2012年5月

第2944号 2012年5月23日号


梟の樹を創る会「梟の路」出版
 結成10周年の節目祝う


 池袋を中心に、街角に「梟(ふくろう)の像」を見ることが多くなった。梟のすがたにはそれぞれ違っていて、製作者も日本人だけでなく、フランス、アメリカ、ホンコンなど世界の各地の芸術家たち。台座に詩も彫られていて、注目する人もふえてきたようだ。

 この梟の像を創っているのは、「梟の樹を創る会」(岩田甚一会長)。同会は今年で結成して10年、この間に25体の梟像を完成し、設置してきた。目的では48体の像を飾るということだが、ちょうど10年で目的の半数を折り返すところになった。それを記念して記念誌『梟の路』出版と、会結成10周年記念、豊島区発足80周年を祝う会が5月14日、高野区長、江端貴子、小池ゆりこ、小林興起各衆議など来賓ら約300人の出席のもと、ホテルメトロポリタンでひらかれた。創る会の会員はもとより豊島区書道会、踊りの花柳知紫奈一門、ミュージシャンの市川綾子さん・藤田恒美さん、それに会場のホテルメトロポリタンの皆さんの協力が結集して最後まで盛会だった。席上、あいさつに立った岩田会長は「このようにたくさんの皆さまに祝っていただき感無量です。人々がこの梟の樹のもとに集い、心のふれあい、また安らぎをえられる、そんな愛される『梟』として親しまれるようになってほしい」と述べた。

 記念誌『梟の路』には、これまでの梟像25体を描いた絵が収載されている。その絵は同会名誉会長の高野之夫豊島区長が、高野陽昌(はるあき)の雅号で描いたもの。写真でなく「絵」で25体を紹介しようという試みは、やわらかい暖かい味わいを生んでいる。
- - -
→ **課題 1**:
本文を読み、次の問いに答えなさい。
(a) 「梟の樹を創る会」は結成から何年の間に、何体の梟像を完成させて設置したか。
(b) 記念誌出版と結成10周年などを祝う会は、何月何日にどこで開かれたか。
(c) 記念誌の絵を描いた高野之夫豊島区長は、どのような雅号を用いたか。
→ **課題 2**:
次の各文が本文の内容と合っているかどうかを判断しなさい。あわせて、判断の根拠となる本文の語句をそのまま引用しなさい。
(a) 梟の像の製作者は日本人に限られている。
(b) 祝う会には来賓らを含めて約300人が出席した。
(c) 記念誌『梟の路』では、25体の梟像が写真で紹介されている。
→ **課題 3**: 本文のうち、「梟の樹を創る会「梟の路」出版」から始まり「うになってほしい」と述べた。」で終わる部分を、一字一句違えずに書き写しなさい。
以下の項目は参照しなくても差し支えありません。
- - -
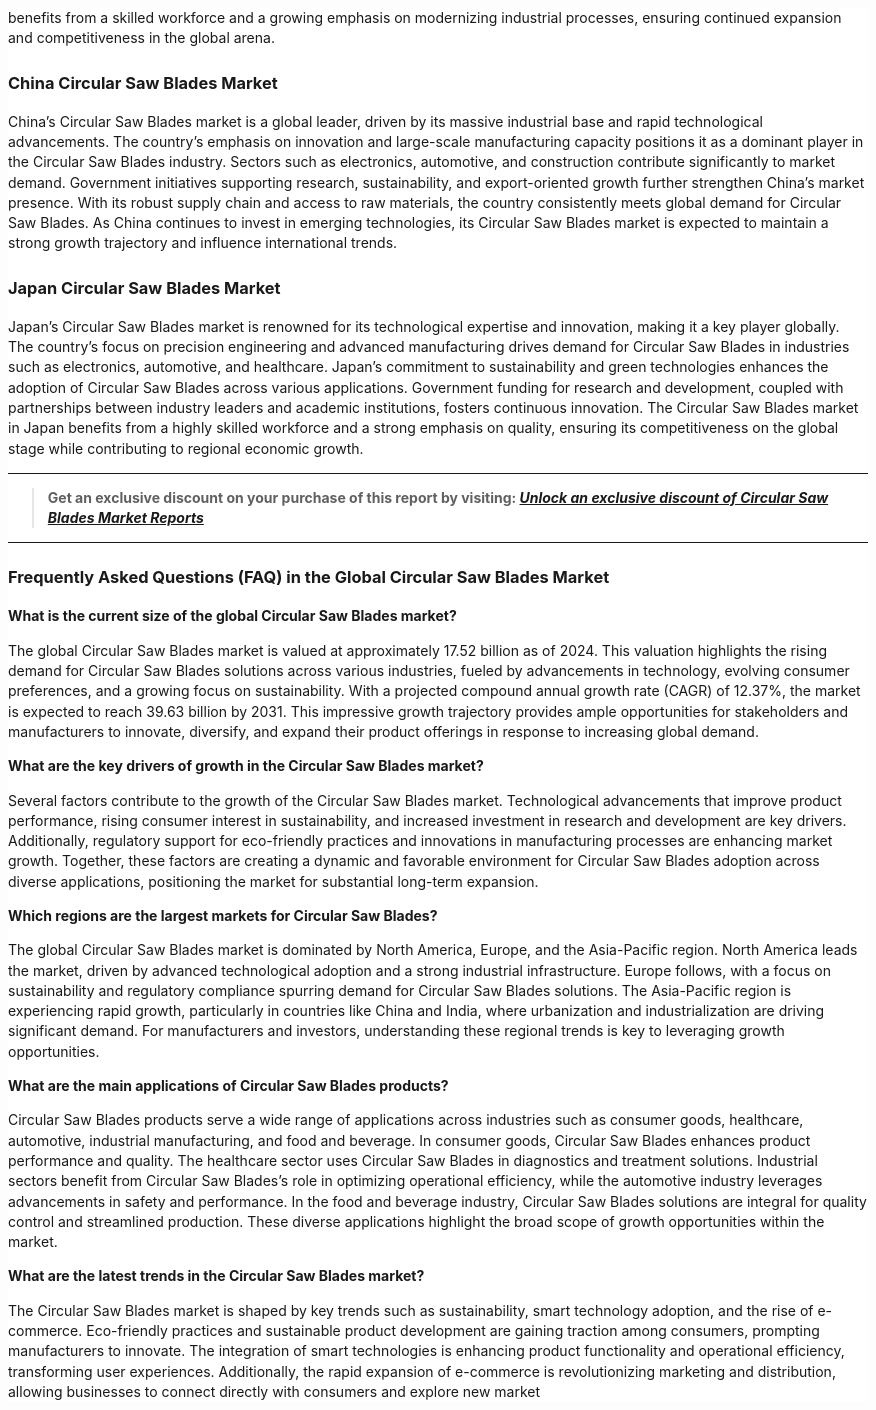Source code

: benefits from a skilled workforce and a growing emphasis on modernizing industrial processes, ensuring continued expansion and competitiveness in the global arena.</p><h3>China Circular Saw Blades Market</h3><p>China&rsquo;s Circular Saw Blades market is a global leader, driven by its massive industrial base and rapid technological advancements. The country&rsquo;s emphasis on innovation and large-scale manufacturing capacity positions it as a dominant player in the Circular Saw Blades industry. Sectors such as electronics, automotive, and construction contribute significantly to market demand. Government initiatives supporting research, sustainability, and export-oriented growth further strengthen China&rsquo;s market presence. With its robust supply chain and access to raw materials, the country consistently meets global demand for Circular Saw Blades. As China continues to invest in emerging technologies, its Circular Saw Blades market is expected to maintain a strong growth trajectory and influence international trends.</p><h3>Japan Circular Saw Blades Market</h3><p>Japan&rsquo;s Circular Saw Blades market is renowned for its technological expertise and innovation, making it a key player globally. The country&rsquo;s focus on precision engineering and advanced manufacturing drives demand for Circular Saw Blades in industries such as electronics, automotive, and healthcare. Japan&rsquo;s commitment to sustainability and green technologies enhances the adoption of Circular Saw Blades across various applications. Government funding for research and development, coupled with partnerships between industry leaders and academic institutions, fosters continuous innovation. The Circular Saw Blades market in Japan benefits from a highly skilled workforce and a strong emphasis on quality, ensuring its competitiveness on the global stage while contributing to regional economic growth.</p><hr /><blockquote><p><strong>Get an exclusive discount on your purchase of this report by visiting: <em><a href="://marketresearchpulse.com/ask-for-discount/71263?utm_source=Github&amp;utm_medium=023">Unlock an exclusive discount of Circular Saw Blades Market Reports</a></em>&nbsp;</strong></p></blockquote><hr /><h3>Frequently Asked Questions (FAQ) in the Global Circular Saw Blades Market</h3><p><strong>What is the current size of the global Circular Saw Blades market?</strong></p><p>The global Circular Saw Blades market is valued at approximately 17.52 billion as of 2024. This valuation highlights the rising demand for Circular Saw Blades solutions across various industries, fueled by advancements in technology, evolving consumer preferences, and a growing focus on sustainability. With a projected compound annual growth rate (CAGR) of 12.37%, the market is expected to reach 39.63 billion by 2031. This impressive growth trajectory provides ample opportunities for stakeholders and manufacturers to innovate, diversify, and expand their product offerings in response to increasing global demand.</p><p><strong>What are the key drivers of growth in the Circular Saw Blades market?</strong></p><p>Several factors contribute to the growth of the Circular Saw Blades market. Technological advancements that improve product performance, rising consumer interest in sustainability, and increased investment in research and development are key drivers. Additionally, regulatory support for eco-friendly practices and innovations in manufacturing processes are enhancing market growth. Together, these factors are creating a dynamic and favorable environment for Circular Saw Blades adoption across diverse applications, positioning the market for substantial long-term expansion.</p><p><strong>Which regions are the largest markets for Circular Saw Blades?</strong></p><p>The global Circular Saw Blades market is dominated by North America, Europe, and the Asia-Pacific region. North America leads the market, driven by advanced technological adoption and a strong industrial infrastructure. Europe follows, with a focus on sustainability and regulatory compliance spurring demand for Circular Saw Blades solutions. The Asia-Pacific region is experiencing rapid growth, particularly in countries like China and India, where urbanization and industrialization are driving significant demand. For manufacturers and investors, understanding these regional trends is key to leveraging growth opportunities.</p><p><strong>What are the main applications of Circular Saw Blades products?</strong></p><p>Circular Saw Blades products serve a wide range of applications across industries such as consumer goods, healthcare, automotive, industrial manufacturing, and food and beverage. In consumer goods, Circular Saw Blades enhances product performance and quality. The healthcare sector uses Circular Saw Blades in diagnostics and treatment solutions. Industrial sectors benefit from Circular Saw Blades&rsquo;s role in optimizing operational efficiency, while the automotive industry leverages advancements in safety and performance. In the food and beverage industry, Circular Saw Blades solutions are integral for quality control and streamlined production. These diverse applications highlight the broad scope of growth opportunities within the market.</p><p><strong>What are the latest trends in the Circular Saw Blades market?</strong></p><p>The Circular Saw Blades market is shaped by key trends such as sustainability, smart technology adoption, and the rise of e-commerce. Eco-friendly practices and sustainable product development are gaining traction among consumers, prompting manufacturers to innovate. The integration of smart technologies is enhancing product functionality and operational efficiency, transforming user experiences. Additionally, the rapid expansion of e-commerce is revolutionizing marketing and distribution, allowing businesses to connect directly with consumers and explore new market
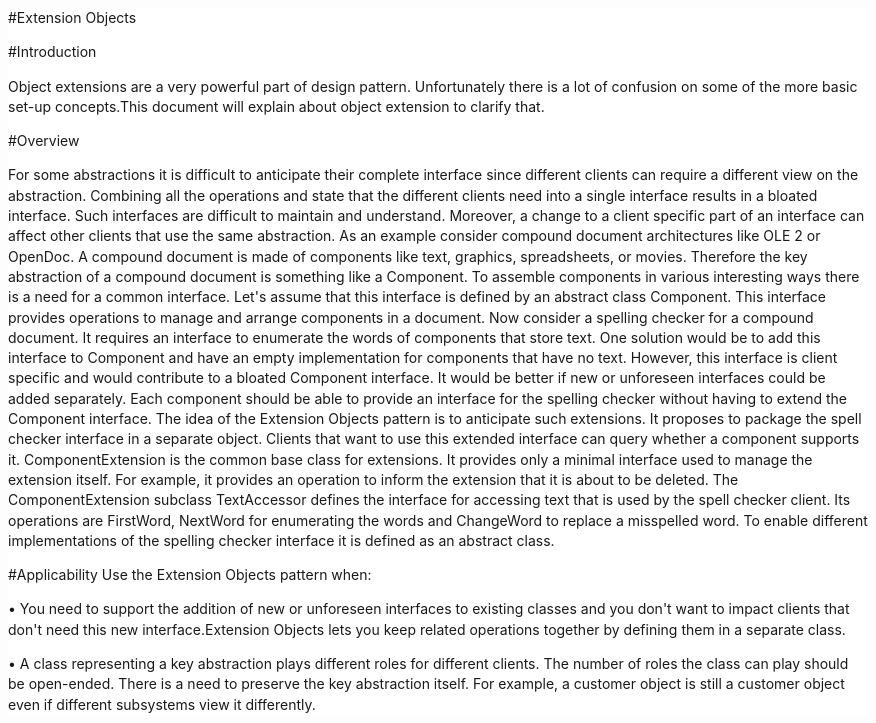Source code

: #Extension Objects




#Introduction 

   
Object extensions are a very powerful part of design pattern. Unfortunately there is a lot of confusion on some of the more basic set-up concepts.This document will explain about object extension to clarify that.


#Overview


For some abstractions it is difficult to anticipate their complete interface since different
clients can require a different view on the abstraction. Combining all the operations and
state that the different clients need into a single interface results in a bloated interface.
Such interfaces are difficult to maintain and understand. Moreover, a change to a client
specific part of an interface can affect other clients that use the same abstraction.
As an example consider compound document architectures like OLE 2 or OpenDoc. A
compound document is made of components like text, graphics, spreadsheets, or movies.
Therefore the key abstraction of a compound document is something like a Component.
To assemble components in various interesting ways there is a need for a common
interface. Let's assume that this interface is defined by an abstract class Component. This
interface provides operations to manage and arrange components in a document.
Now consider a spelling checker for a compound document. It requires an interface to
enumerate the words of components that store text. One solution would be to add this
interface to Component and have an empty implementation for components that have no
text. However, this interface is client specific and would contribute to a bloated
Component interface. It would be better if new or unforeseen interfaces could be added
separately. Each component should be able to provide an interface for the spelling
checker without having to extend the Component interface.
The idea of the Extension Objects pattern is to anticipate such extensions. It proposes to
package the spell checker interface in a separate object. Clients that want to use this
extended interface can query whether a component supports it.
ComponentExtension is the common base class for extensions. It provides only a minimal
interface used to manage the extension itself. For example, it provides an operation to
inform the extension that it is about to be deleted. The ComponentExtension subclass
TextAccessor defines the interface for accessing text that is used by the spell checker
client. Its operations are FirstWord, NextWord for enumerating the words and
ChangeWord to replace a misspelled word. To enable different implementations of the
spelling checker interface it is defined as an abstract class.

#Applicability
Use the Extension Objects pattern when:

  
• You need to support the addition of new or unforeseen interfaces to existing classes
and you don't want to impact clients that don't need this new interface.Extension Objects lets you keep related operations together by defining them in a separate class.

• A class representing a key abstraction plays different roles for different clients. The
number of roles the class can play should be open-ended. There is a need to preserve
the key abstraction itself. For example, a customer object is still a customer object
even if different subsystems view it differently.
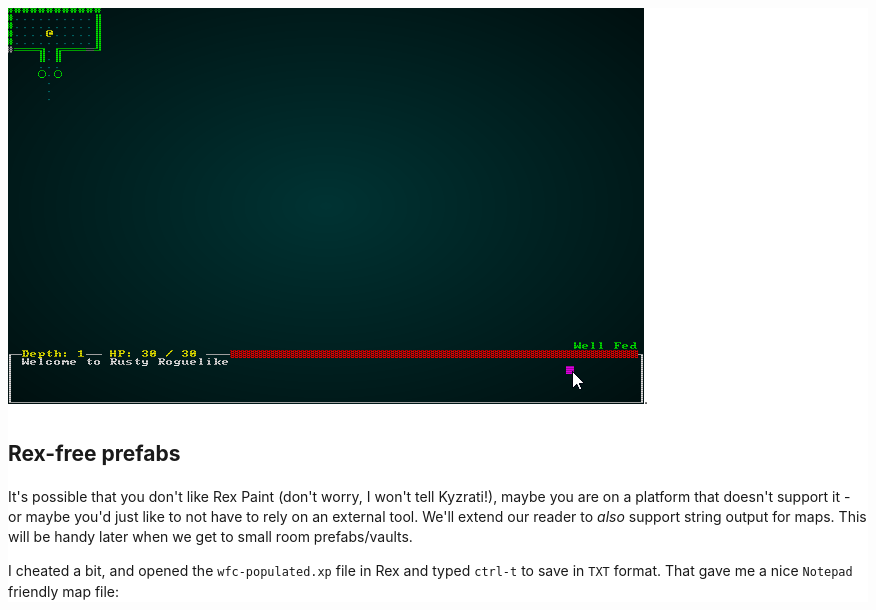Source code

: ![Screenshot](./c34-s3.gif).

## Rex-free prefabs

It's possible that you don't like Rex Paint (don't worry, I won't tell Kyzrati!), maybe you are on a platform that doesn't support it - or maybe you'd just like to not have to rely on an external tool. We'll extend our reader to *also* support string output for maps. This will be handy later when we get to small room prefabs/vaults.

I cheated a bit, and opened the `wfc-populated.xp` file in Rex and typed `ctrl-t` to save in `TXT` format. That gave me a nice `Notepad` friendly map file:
- - -
→ **解答 1**:
(a) 10年の間に25体。
(b) 5月14日に、ホテルメトロポリタンで開かれた。
(c) 高野陽昌(はるあき)。

→ **解答 2**:
(a) 合っていない。「製作者も日本人だけでなく、フランス、アメリカ、ホンコンなど世界の各地の芸術家たち」
(b) 合っている。「来賓ら約300人の出席のもと」
(c) 合っていない。「写真でなく「絵」で25体を紹介しようという試み」

→ **解答 3**:
梟の樹を創る会「梟の路」出版
 結成10周年の節目祝う


 池袋を中心に、街角に「梟(ふくろう)の像」を見ることが多くなった。梟のすがたにはそれぞれ違っていて、製作者も日本人だけでなく、フランス、アメリカ、ホンコンなど世界の各地の芸術家たち。台座に詩も彫られていて、注目する人もふえてきたようだ。

 この梟の像を創っているのは、「梟の樹を創る会」(岩田甚一会長)。同会は今年で結成して10年、この間に25体の梟像を完成し、設置してきた。目的では48体の像を飾るということだが、ちょうど10年で目的の半数を折り返すところになった。それを記念して記念誌『梟の路』出版と、会結成10周年記念、豊島区発足80周年を祝う会が5月14日、高野区長、江端貴子、小池ゆりこ、小林興起各衆議など来賓ら約300人の出席のもと、ホテルメトロポリタンでひらかれた。創る会の会員はもとより豊島区書道会、踊りの花柳知紫奈一門、ミュージシャンの市川綾子さん・藤田恒美さん、それに会場のホテルメトロポリタンの皆さんの協力が結集して最後まで盛会だった。席上、あいさつに立った岩田会長は「このようにたくさんの皆さまに祝っていただき感無量です。人々がこの梟の樹のもとに集い、心のふれあい、また安らぎをえられる、そんな愛される『梟』として親しまれるようになってほしい」と述べた。